> _EXTRACTED DATA_:
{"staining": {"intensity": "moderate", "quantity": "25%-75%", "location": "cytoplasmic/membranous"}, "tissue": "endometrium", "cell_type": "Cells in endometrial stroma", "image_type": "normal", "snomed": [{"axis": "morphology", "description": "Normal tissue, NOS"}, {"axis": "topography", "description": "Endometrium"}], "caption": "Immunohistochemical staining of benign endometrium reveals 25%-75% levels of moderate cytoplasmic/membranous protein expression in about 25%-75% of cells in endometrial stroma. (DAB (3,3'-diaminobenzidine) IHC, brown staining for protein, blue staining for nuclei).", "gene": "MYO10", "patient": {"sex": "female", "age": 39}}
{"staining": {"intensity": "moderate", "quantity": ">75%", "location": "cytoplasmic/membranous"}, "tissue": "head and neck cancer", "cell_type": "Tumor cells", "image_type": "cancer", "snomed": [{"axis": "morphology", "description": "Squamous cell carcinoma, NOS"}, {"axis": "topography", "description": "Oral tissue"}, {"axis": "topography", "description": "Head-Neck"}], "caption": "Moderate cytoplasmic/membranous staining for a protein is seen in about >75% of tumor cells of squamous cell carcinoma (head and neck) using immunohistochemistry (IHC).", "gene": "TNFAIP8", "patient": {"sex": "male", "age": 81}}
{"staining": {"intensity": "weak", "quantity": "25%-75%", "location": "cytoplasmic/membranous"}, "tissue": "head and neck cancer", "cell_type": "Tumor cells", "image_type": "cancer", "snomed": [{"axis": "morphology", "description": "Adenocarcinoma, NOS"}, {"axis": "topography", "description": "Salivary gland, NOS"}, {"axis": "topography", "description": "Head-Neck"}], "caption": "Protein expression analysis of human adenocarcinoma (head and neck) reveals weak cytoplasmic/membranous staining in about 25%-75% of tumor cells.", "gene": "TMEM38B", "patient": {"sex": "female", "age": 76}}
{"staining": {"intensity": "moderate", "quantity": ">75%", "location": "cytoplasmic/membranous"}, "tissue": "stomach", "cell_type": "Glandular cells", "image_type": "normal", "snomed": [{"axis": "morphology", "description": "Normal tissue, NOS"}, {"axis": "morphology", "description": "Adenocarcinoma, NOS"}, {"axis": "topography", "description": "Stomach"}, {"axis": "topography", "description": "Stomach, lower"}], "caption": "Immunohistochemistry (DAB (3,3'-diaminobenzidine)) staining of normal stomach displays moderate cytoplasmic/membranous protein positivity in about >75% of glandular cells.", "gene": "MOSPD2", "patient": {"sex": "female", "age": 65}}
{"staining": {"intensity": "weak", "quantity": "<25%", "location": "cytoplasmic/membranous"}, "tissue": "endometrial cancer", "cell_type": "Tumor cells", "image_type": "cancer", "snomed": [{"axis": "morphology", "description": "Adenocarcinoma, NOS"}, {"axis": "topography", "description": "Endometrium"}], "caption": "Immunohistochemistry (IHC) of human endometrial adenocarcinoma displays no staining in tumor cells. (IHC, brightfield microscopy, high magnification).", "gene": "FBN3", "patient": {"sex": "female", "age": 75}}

> _WHAT THE TASK REQUIRES_: With "weak" as the word to match, copy each line of the records that has it.

> _OUTPUT BELOW_:
{"staining": {"intensity": "weak", "quantity": "25%-75%", "location": "cytoplasmic/membranous"}, "tissue": "head and neck cancer", "cell_type": "Tumor cells", "image_type": "cancer", "snomed": [{"axis": "morphology", "description": "Adenocarcinoma, NOS"}, {"axis": "topography", "description": "Salivary gland, NOS"}, {"axis": "topography", "description": "Head-Neck"}], "caption": "Protein expression analysis of human adenocarcinoma (head and neck) reveals weak cytoplasmic/membranous staining in about 25%-75% of tumor cells.", "gene": "TMEM38B", "patient": {"sex": "female", "age": 76}}
{"staining": {"intensity": "weak", "quantity": "<25%", "location": "cytoplasmic/membranous"}, "tissue": "endometrial cancer", "cell_type": "Tumor cells", "image_type": "cancer", "snomed": [{"axis": "morphology", "description": "Adenocarcinoma, NOS"}, {"axis": "topography", "description": "Endometrium"}], "caption": "Immunohistochemistry (IHC) of human endometrial adenocarcinoma displays no staining in tumor cells. (IHC, brightfield microscopy, high magnification).", "gene": "FBN3", "patient": {"sex": "female", "age": 75}}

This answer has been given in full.